Exercise
Give again, word for word, each line below starting at the one that contains "32: (958, 415, 1.61)" and ending at the one that contains "43: (363, 260, 2.86)".

[Dataset entries]
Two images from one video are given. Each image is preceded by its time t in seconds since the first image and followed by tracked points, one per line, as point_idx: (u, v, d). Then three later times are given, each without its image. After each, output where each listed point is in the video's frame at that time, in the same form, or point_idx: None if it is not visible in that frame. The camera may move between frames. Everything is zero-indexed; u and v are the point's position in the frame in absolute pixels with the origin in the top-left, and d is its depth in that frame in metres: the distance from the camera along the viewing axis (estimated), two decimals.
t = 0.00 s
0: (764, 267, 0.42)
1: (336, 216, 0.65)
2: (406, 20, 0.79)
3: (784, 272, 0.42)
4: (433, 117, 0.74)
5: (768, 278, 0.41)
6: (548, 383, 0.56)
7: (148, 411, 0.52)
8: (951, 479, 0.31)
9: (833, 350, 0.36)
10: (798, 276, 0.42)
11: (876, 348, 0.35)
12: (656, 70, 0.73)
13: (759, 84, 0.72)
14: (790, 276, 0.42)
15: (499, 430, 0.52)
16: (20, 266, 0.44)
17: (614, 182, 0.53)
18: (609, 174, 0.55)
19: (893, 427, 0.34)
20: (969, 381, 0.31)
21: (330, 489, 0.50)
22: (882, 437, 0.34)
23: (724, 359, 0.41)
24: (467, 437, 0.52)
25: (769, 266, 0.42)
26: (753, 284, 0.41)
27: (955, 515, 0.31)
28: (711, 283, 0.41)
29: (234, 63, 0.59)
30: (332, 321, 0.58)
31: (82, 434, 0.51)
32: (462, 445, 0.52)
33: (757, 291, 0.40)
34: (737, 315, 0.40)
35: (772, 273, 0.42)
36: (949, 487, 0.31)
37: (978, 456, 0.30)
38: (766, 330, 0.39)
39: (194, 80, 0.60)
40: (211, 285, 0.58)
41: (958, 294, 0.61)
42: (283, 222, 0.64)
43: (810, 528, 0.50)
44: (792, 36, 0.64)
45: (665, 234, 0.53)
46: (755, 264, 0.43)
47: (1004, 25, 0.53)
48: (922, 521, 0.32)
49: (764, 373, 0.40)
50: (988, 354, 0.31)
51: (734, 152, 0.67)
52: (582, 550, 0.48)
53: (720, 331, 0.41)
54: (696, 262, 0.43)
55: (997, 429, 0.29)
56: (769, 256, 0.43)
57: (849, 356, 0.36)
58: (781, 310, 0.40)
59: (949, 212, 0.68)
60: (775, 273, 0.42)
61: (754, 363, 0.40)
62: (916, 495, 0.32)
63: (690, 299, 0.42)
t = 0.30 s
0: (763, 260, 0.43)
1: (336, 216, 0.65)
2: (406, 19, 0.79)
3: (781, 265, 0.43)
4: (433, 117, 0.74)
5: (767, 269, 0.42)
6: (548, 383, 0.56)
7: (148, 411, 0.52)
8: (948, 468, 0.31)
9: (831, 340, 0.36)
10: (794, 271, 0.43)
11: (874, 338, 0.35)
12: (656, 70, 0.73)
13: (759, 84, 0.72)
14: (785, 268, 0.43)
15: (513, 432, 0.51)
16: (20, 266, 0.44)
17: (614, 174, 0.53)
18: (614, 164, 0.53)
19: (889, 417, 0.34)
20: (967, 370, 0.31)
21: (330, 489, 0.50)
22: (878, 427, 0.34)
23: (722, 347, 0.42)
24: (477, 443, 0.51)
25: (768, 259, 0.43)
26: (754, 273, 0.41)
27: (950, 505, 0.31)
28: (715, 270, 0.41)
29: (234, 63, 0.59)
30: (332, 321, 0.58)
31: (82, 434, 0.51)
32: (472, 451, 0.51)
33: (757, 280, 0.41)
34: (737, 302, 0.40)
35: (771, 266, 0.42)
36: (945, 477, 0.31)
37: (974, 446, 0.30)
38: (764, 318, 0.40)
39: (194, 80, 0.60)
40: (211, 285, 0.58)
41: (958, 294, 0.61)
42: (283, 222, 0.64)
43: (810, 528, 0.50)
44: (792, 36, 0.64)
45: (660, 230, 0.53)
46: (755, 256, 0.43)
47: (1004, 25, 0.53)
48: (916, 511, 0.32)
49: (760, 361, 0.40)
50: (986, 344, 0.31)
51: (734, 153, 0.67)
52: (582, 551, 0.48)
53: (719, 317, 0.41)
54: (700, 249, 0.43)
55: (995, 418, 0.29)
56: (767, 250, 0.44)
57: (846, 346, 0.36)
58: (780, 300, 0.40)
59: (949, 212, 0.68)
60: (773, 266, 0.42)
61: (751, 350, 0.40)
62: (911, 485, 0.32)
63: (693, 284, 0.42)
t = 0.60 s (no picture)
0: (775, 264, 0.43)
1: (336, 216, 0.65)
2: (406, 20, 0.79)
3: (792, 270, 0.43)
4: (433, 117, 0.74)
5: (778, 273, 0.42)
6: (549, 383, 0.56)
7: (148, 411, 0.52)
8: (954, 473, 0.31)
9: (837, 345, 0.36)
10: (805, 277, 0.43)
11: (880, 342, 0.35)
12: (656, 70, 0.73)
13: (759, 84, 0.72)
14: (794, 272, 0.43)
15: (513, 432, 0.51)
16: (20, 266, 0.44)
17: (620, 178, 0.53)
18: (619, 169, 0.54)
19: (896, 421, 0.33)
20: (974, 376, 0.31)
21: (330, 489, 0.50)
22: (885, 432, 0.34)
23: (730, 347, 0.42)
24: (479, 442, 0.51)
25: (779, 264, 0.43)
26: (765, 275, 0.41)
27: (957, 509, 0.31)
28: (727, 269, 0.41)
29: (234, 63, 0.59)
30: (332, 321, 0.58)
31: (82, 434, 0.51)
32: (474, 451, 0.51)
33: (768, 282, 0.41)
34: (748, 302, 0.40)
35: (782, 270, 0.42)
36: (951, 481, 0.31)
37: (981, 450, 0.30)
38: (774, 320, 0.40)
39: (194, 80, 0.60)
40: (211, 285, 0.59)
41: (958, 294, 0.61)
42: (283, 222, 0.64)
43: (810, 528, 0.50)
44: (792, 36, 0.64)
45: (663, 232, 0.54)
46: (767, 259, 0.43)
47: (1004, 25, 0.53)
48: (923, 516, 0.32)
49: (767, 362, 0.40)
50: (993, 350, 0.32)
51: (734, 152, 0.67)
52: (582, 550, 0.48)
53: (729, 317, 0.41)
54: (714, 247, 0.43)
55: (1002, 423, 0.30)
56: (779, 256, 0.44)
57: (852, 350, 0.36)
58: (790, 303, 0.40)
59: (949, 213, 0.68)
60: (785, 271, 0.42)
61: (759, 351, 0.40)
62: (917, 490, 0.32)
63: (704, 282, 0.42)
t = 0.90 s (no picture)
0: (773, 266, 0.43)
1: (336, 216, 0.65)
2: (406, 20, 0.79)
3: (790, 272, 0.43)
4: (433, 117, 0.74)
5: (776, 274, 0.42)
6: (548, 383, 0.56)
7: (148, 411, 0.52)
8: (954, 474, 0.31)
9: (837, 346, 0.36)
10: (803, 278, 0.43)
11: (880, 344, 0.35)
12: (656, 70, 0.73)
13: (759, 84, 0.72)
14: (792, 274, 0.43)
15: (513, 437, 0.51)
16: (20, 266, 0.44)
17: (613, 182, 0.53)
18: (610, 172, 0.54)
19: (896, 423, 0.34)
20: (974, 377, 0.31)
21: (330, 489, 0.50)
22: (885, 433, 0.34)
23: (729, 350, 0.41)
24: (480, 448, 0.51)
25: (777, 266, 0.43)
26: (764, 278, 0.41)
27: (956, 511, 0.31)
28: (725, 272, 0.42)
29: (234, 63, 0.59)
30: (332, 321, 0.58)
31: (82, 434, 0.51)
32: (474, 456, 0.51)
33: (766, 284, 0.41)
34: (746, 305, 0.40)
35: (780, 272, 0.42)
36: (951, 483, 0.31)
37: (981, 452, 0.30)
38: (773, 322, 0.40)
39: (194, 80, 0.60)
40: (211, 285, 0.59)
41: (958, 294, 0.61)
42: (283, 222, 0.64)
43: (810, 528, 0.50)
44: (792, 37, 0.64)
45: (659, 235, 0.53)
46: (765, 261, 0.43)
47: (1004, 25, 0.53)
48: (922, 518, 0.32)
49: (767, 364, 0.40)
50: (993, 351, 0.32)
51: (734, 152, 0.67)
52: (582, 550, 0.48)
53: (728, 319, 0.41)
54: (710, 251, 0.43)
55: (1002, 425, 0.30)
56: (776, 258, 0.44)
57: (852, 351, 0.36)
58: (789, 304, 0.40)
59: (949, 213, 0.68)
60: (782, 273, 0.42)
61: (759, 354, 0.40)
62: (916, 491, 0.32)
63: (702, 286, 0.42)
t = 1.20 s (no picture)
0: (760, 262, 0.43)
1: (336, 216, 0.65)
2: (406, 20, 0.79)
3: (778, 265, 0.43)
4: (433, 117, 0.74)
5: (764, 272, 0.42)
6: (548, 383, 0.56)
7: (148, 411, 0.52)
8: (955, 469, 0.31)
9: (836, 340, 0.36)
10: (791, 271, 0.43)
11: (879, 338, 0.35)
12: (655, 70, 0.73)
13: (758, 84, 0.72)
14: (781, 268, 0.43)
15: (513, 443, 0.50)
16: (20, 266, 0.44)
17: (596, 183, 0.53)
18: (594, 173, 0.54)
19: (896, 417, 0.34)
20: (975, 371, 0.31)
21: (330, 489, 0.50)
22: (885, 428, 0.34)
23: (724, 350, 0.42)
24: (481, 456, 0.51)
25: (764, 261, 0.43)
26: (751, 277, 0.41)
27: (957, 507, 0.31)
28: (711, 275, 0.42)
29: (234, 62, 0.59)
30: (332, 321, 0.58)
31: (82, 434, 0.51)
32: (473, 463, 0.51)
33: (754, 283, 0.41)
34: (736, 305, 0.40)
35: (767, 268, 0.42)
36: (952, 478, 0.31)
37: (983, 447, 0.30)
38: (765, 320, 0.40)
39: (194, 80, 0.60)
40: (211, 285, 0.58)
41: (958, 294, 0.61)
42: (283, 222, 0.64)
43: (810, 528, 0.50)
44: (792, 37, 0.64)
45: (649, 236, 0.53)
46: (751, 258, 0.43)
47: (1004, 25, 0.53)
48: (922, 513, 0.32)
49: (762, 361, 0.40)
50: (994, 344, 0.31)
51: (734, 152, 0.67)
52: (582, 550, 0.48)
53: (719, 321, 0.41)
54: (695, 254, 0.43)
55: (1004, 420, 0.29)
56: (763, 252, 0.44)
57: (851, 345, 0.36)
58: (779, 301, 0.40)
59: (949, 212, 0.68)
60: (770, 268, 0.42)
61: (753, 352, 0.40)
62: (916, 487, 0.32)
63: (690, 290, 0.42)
---
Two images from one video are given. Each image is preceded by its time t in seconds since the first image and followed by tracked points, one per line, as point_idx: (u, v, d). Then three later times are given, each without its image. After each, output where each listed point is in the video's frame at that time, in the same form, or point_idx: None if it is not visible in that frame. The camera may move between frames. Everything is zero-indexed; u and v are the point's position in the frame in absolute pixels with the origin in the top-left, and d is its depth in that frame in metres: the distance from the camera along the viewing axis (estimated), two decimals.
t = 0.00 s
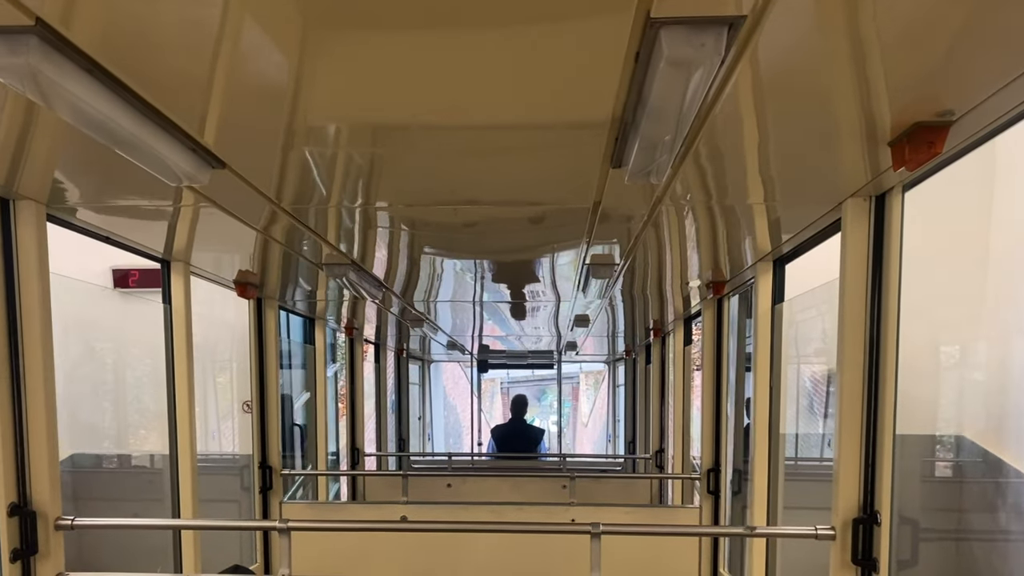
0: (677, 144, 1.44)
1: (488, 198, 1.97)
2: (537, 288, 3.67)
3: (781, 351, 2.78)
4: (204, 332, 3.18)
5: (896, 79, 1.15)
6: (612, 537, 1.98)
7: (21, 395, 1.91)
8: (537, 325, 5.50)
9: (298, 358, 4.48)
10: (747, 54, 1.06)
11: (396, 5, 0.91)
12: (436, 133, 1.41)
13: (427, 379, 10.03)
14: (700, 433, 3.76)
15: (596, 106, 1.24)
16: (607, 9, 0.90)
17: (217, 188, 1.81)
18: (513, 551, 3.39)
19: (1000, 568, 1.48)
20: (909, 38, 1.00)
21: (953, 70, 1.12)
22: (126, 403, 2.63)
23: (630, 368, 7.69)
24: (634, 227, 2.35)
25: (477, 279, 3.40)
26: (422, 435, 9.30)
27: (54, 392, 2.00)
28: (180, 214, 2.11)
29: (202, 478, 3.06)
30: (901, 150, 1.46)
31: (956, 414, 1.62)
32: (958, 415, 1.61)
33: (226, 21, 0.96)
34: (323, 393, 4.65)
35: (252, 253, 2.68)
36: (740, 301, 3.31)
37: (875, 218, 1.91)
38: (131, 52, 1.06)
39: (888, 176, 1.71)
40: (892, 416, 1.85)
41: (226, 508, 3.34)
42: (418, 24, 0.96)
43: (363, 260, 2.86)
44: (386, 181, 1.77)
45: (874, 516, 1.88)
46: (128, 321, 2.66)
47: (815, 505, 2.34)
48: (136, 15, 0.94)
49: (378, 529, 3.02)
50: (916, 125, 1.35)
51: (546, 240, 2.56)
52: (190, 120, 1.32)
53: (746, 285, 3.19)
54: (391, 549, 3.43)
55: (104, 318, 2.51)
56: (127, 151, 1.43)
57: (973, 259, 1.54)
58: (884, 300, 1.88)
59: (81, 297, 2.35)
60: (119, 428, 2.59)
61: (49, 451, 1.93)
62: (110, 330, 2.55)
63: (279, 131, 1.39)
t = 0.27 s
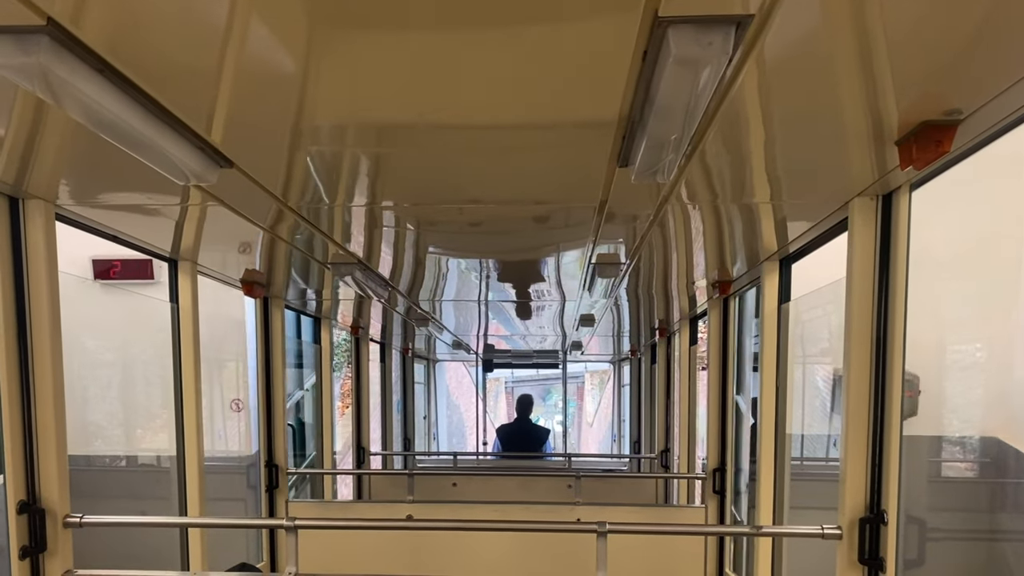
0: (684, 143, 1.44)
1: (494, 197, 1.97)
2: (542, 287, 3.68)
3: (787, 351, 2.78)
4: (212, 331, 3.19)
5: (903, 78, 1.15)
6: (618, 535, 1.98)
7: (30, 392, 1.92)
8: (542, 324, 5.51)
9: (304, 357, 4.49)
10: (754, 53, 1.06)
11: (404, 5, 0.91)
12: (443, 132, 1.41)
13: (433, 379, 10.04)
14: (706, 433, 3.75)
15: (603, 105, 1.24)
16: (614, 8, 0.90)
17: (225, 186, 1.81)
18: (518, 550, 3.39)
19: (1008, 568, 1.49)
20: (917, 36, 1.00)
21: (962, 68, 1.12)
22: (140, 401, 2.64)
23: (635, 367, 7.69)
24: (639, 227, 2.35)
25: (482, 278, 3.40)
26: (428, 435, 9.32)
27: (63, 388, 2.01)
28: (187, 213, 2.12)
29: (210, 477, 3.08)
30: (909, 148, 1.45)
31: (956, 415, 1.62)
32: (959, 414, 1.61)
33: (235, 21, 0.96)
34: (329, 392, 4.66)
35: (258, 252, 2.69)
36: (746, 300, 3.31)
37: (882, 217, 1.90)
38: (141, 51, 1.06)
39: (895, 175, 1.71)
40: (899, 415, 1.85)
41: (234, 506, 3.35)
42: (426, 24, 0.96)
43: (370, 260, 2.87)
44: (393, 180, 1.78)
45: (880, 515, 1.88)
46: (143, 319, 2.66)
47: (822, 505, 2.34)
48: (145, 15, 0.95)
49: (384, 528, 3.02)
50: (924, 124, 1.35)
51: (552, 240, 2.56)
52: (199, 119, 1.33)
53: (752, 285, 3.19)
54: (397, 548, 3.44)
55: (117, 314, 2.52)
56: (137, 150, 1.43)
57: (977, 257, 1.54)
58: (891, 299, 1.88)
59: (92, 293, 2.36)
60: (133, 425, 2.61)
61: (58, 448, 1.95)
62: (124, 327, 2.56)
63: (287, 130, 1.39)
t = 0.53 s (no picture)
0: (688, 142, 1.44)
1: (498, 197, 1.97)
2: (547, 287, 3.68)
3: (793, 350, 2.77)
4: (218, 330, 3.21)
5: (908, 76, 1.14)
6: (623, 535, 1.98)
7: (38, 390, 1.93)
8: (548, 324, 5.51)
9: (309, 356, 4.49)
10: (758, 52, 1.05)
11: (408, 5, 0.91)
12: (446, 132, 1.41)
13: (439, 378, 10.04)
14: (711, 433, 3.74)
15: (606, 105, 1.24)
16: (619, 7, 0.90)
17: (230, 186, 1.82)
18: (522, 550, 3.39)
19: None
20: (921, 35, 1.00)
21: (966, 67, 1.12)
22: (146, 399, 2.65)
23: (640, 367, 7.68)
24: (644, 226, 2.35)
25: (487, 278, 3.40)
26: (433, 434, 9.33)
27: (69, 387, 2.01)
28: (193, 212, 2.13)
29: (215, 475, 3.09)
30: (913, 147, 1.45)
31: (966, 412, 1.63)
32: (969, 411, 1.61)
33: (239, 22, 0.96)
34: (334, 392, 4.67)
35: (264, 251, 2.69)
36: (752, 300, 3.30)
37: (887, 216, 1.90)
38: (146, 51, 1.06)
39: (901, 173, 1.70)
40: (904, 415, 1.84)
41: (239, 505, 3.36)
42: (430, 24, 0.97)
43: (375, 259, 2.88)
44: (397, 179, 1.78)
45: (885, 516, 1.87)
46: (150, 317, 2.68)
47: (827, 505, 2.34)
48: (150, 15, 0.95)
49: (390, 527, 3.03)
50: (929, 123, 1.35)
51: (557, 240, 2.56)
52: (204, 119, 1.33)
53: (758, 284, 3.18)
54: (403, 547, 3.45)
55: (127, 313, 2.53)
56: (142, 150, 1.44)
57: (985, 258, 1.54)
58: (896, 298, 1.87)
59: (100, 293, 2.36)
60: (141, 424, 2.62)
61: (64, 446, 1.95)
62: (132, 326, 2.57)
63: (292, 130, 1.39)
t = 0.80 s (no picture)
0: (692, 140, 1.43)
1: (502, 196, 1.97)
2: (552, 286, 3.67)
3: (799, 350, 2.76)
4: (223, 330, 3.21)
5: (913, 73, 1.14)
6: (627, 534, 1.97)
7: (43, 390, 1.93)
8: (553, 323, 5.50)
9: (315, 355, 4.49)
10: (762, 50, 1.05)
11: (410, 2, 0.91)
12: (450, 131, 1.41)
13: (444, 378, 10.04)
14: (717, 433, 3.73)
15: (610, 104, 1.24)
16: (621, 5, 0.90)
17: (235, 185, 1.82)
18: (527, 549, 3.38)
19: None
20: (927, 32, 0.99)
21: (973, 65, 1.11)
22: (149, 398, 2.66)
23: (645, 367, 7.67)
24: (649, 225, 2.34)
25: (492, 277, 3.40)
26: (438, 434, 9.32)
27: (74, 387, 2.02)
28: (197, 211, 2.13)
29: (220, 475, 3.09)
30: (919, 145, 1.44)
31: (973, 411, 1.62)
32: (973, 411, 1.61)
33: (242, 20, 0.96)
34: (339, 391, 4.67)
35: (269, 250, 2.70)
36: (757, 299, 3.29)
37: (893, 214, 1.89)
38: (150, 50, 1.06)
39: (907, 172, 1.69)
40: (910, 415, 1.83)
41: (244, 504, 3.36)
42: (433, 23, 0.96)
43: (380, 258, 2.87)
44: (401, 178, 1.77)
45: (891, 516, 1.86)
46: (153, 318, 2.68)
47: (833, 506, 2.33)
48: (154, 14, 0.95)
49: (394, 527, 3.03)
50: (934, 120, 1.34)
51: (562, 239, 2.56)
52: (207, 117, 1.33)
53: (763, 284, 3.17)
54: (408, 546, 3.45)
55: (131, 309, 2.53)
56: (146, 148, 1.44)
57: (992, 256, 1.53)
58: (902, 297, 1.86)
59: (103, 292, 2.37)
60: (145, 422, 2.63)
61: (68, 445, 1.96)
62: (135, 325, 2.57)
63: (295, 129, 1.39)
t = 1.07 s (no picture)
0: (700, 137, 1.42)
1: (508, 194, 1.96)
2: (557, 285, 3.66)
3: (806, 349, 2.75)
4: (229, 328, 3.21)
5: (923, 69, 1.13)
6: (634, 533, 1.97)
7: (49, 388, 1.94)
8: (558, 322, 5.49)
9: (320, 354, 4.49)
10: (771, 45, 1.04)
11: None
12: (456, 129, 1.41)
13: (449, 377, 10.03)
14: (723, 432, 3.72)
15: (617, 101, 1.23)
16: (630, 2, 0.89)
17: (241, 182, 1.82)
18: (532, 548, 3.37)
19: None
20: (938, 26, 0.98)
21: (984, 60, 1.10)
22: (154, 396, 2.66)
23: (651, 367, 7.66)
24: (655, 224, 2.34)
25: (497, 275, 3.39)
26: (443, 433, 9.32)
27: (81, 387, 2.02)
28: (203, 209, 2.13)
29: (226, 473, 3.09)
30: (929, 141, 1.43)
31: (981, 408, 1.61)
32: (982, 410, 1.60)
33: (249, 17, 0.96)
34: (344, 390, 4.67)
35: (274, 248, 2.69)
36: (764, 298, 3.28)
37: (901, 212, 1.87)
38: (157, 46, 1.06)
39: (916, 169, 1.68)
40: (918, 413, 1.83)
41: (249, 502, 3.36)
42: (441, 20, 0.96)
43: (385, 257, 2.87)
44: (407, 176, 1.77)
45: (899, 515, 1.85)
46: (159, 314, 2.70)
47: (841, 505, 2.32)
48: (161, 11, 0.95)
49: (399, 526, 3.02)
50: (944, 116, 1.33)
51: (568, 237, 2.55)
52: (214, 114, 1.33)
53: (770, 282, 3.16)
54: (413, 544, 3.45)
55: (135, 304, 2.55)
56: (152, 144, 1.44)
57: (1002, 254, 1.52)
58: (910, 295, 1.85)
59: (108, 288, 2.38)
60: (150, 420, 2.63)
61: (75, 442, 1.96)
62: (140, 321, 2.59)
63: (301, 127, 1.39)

Final answer
32: (958, 415, 1.61)
33: (226, 21, 0.96)
34: (323, 393, 4.65)
35: (252, 253, 2.68)
36: (740, 301, 3.31)
37: (875, 218, 1.91)
38: (131, 52, 1.06)
39: (888, 176, 1.71)
40: (892, 416, 1.85)
41: (226, 508, 3.34)
42: (418, 24, 0.96)
43: (363, 260, 2.86)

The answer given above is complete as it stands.